Всю ночь там гремел бой. С Хорсена — через Старкерн — на Гунхольм была брошена резервная рота, в ее составе и взвод мичмана Щербинина. На рассвете сбросили финский десант в море. Но и наши понесли потери.
Утром, как обычно, позвонили с Хорсена. Ушкало с непроницаемым лицом выслушал утреннюю оперативную сводку и про ночной бой, а потом спросил:
— Не знаете, товарищ комиссар, как там семьи?.. Ну, которые в Таллинн эвакуированные… Доехали до Питера ай нет?.. Ясно… Ясно, товарищ комиссар.
Он коротко пересказал нам сводку и про Гунхольм. И добавил, выпуская изо рта клубы махорочного дыма в холодный воздух утра:
— Повышать бдительность комиссар требует. И дисциплину. Понятно? — Он искоса глянул на меня, и я замер над котелком с «блондинкой». — А то тут некоторые бойцы язык пораспускали.
Т. Т. с силой сжал мое предплечье. Молчи, мол. И я промолчал. В тряпку.

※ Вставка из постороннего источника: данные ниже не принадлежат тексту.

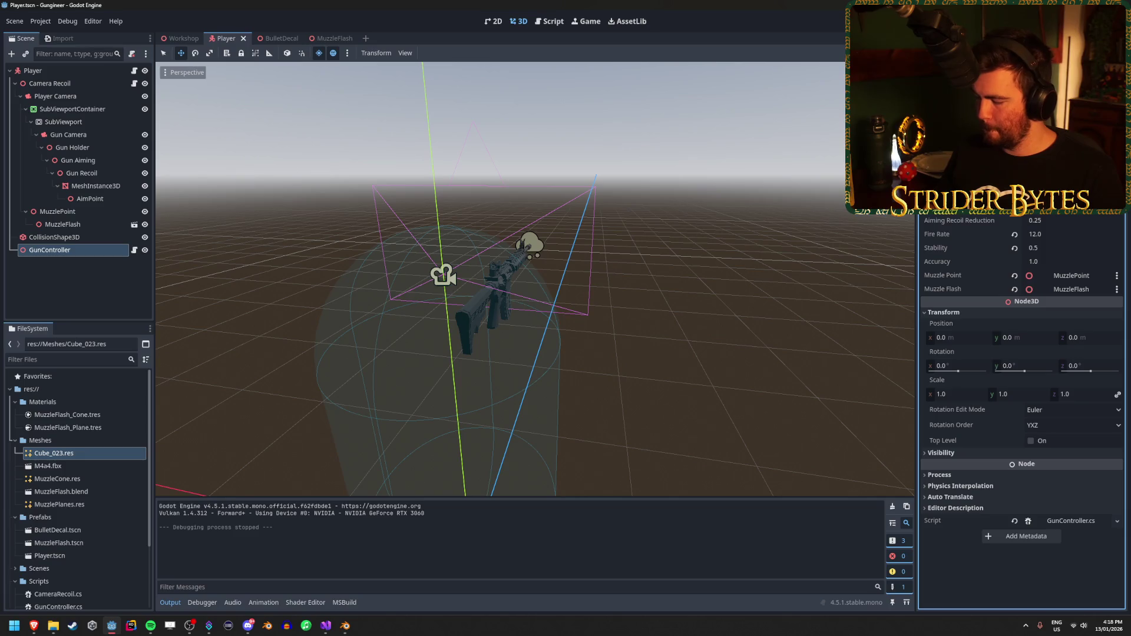
pyautogui.press('ctrl+s')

— Главный, — сказал Литвак, дочиста облизав ложку и пряча ее за голенище. — Пасля боя фыники, той самы, некальки дней аддыхают, верно? И ночи цёмные. Зробим сегодня у ноч яшче адну спробу? — Он кивнул в сторону «Тюленя».
— Сам же видел — не пройти, — хмуро сказал Ушкало.
— Можна пройти, главный. Я придумау. Трыццать хвилин памиж дзвумя ракетами — наддать сильно — проскочим.
— Гробануться вам, что ли, не терпится, — проворчал Ушкало.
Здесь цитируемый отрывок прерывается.